- Tindakan yang Diminta a
Tulis ulang baris-baris dari daftar tanpa mengubah apa pun, dimulai dari baris yang memuat "De interieurbouwer in" dan terus sampai baris yang memuat "advanced water", kedua baris itu ikut ditulis.

- Teks Dokumen
"""

Peristiwa berdarah yang
menimpa leluhur Hayam
Wuruk tersebut dianggap
sebagai aib.
Di antara para raja di atas
hanya Wisnuwardhana
dan Kertanagara saja yang
didapati menerbitkan
prasasti sebagai bukti
kesejarahan mereka.
Dalam Prasasti Mula
Malurung (yang
dikeluarkan Kertanagara
atas perintah
Wisnuwardhana) ternyata
menyebut Tohjaya sebagai
raja Kadiri, bukan raja
Tumapel. Hal ini
memperkuat kebenaran
berita dalam
Nagarakretagama.
Prasasti tersebut
dikeluarkan oleh
Kertanagara tahun 1255
selaku raja bawahan di
Kadiri. Jadi, pemberitaan
kalau Kertanagara naik
takhta tahun 1254 perlu
dibetulkan. Yang benar
adalah, Kertanagara
menjadi raja muda di
Kadiri dahulu. Baru pada
tahun 1268, ia bertakhta
di Singhasari.

"""

- Tindakan yang Diminta b
Ringkas teks tentang Prasasti Mula Malurung ini dalam dua kalimat.

- Data Masukan
"""

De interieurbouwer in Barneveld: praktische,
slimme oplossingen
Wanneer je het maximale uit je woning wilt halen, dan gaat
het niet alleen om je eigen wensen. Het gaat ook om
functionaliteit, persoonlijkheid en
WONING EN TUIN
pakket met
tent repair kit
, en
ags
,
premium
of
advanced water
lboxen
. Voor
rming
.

"""
"""

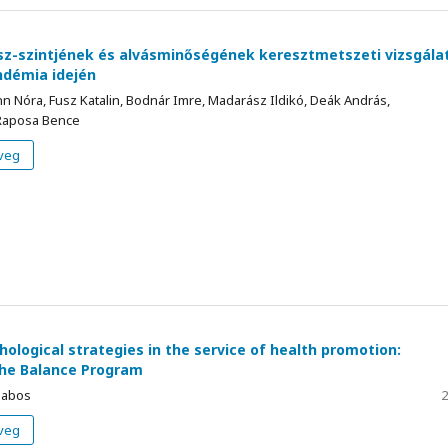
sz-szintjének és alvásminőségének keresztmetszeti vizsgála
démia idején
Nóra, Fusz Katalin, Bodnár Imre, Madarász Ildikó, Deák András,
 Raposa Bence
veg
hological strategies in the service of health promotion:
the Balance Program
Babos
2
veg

"""

- Cara Penyelesaian a
De interieurbouwer in Barneveld: praktische,
slimme oplossingen
Wanneer je het maximale uit je woning wilt halen, dan gaat
het niet alleen om je eigen wensen. Het gaat ook om
functionaliteit, persoonlijkheid en
WONING EN TUIN
pakket met
tent repair kit
, en
ags
,
premium
of
advanced water

- Cara Penyelesaian b
Di antara para raja tersebut, hanya Wisnuwardhana dan Kertanagara yang diketahui menerbitkan prasasti, dan Prasasti Mula Malurung menyebut Tohjaya sebagai raja Kadiri, bukan raja Tumapel, sehingga memperkuat berita dalam Nagarakretagama. Prasasti itu dikeluarkan Kertanagara tahun 1255 sebagai raja bawahan di Kadiri, jadi ia lebih dulu menjadi raja muda di Kadiri dan baru bertakhta di Singhasari pada tahun 1268.